Review: The Johnny Cash Roadshow
Venue: Grand Opera House, Saturday, September 28
The Johnny Cash Roadshow revealed a surprising North-South divide.
“Has anyone here been in prison?” Clive John, aka Johnny, asked the Grand Opera House audience. “In Croydon, lots of hands went up,” he added, when he got no response.
Clive was introducing the jail song San Quentin during a perfectly-honed tribute act which takes us through Johnny Cash’s career from the 1950s to 2002, the year before his death. He really gets the essence of Cash and that deep voice without striving significantly to be a sound-a-like.
At the risk of offending die-hard fans it’s a better voice than the original, with the grumbling bass put to particularly strong effect as he growled through I Walk the Line.
The show opened with a few old favourites, including Cash’s calling card song, Man In Black. These were performed with a tight backing band featuring Nick Davis (electric guitar), Martin Bentley (stand-up and electric bass) and Roger Smith (drums), before “June Carter” came on stage.
Amanda Stone, as Cash’s wife, sounded as sweet as she looked, dancing coyly in 1950s’ sticky-out dresses that she changed several times throughout the evening.

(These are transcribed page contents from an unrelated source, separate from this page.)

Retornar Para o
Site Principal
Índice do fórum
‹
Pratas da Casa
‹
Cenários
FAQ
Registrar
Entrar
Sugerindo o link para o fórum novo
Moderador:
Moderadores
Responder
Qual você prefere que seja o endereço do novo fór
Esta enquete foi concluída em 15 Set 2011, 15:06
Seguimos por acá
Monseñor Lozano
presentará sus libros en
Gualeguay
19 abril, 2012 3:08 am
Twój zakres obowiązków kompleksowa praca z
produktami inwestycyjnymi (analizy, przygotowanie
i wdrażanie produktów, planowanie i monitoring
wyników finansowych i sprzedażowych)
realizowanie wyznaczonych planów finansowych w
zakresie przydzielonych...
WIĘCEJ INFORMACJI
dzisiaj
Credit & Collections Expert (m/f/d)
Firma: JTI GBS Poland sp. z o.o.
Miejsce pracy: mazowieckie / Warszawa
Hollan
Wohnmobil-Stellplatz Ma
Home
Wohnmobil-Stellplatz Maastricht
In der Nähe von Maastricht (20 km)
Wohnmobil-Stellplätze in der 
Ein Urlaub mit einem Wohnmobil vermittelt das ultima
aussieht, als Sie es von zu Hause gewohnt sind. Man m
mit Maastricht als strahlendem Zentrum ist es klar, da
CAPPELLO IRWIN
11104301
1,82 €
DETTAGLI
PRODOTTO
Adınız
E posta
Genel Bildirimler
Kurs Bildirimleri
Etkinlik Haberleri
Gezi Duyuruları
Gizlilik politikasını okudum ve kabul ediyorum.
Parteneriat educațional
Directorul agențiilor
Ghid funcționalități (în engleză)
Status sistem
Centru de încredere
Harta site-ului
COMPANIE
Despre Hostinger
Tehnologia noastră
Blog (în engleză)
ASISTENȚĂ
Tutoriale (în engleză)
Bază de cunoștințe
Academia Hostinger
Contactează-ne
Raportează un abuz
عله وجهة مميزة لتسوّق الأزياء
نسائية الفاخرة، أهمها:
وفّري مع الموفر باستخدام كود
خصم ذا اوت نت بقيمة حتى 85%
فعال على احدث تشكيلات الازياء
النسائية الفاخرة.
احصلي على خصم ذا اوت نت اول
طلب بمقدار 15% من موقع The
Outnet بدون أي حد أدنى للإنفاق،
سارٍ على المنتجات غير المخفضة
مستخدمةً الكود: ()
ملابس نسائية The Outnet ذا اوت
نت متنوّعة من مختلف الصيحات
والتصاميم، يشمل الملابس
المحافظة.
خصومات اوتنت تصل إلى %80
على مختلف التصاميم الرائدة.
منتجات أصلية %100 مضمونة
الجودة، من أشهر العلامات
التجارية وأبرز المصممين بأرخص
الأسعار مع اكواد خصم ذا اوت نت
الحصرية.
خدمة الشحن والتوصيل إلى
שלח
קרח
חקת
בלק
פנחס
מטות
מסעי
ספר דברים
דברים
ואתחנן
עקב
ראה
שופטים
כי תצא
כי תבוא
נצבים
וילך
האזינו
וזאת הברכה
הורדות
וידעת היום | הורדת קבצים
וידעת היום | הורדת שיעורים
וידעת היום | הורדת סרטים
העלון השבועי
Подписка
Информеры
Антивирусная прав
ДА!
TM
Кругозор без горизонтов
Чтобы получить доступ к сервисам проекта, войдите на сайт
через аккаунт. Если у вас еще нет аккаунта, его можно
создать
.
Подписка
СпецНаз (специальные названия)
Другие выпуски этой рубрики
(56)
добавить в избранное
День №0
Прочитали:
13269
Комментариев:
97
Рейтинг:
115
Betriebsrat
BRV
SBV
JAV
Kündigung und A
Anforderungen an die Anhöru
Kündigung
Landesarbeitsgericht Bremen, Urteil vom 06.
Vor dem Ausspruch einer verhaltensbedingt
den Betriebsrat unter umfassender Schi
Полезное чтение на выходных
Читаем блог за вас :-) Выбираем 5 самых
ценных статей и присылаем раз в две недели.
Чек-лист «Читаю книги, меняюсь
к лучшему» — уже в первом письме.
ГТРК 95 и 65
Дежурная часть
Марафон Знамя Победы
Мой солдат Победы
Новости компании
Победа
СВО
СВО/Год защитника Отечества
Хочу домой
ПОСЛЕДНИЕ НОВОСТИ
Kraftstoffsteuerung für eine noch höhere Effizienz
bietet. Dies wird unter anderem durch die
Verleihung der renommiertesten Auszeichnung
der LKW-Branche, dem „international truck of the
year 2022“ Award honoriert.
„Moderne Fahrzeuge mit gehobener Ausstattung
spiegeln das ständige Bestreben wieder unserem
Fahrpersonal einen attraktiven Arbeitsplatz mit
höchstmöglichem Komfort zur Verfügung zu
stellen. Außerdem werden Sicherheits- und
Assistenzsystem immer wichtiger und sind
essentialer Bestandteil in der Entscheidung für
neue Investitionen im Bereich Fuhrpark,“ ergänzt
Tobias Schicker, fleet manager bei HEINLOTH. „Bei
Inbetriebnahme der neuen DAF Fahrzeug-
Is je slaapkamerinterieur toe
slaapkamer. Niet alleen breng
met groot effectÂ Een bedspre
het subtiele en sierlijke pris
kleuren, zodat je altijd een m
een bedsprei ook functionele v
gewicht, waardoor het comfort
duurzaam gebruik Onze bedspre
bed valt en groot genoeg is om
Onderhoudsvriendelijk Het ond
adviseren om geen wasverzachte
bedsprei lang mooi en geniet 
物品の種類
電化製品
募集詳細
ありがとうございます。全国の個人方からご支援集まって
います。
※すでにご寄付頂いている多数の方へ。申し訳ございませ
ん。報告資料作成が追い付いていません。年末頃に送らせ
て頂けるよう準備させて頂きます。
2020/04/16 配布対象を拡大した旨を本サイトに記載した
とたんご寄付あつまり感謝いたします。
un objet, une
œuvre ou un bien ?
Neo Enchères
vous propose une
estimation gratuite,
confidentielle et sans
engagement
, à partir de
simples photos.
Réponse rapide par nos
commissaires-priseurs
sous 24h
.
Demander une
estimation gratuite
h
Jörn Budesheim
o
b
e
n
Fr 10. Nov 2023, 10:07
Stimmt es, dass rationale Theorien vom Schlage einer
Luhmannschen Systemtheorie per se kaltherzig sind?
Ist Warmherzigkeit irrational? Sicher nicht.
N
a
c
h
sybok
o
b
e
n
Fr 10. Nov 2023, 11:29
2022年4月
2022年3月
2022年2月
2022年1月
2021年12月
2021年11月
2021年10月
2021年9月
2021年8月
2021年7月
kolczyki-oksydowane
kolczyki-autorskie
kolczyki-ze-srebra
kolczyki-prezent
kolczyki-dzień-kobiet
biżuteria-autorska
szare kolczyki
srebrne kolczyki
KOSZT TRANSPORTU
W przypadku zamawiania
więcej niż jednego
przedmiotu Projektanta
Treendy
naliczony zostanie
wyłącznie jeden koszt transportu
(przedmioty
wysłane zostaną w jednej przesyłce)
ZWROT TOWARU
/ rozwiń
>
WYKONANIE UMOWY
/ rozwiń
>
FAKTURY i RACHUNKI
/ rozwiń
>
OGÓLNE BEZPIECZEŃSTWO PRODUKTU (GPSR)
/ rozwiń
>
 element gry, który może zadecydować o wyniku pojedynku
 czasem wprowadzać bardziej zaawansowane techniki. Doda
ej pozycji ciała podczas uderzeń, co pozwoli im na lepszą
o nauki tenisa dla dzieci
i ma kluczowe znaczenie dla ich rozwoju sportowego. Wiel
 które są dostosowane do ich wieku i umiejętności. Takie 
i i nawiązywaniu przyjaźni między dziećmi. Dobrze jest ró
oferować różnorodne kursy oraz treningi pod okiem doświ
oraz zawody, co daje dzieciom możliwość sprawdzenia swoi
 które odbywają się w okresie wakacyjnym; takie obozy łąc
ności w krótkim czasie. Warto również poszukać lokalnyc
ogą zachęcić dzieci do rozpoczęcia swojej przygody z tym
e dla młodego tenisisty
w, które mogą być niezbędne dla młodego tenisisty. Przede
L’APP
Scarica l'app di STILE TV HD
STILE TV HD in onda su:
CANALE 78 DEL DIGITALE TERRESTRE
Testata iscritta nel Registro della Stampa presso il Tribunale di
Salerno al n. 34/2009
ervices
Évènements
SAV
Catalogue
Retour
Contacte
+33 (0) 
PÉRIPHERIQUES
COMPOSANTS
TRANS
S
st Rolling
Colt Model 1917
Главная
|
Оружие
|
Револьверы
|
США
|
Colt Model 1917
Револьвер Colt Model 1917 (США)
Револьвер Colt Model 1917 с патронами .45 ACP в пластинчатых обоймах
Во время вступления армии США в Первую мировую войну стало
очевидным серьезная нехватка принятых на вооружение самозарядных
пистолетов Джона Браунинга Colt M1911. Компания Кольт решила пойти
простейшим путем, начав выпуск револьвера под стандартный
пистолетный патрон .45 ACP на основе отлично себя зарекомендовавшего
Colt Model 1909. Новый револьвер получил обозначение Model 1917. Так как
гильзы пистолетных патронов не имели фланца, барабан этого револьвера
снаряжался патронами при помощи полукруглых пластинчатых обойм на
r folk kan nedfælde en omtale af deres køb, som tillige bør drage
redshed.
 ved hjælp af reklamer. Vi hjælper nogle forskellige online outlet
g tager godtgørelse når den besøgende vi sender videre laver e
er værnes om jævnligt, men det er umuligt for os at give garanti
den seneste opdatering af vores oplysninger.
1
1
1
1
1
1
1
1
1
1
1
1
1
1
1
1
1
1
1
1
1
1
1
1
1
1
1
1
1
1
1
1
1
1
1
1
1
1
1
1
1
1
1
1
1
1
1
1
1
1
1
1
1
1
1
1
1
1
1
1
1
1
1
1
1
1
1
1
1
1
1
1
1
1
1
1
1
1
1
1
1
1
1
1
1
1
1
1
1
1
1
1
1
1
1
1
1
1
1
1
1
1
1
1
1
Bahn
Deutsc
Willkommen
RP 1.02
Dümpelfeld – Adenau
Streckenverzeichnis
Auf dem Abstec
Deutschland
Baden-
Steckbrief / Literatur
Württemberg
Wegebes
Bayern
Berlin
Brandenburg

You had to remind yourself that the Dreamboats And Petticoats image belied a steely inner will Carter needed to keep Cash on track throughout their 30-odd years together. Stone’s voice was never better than on Ring Of Fire (saved, perhaps inevitably, for an encore) when she effortlessly hit the chorus’s high notes.
Meanwhile, Daddy Sang Bass, one of Cash’s gospel songs and another duet, reminded us that huge swathes of material from a long career are not necessarily worth investigating. The same could be said of the sugar-coated but nicely performed Ballad Of A Teenage Queen, a cautionary tale about fame, with a happy ending.
We might have had a little more material from Cash’s late exploration of work by a younger generation of American country and rock musicians, although it was good to hear a solo version of Nine Inch Nails’ Hurt, smoother but every bit as dark as Cash’s rendition.
The Johnny Cash Road Show’s warm reception was typified by the audience’s enthusiastic reaction when asked to holler and help recreate the atmosphere at Cash’s famous 1968 prison concert (“San Quentin may you rot in hell”). Maybe there were a few ex-cons in the audience after all.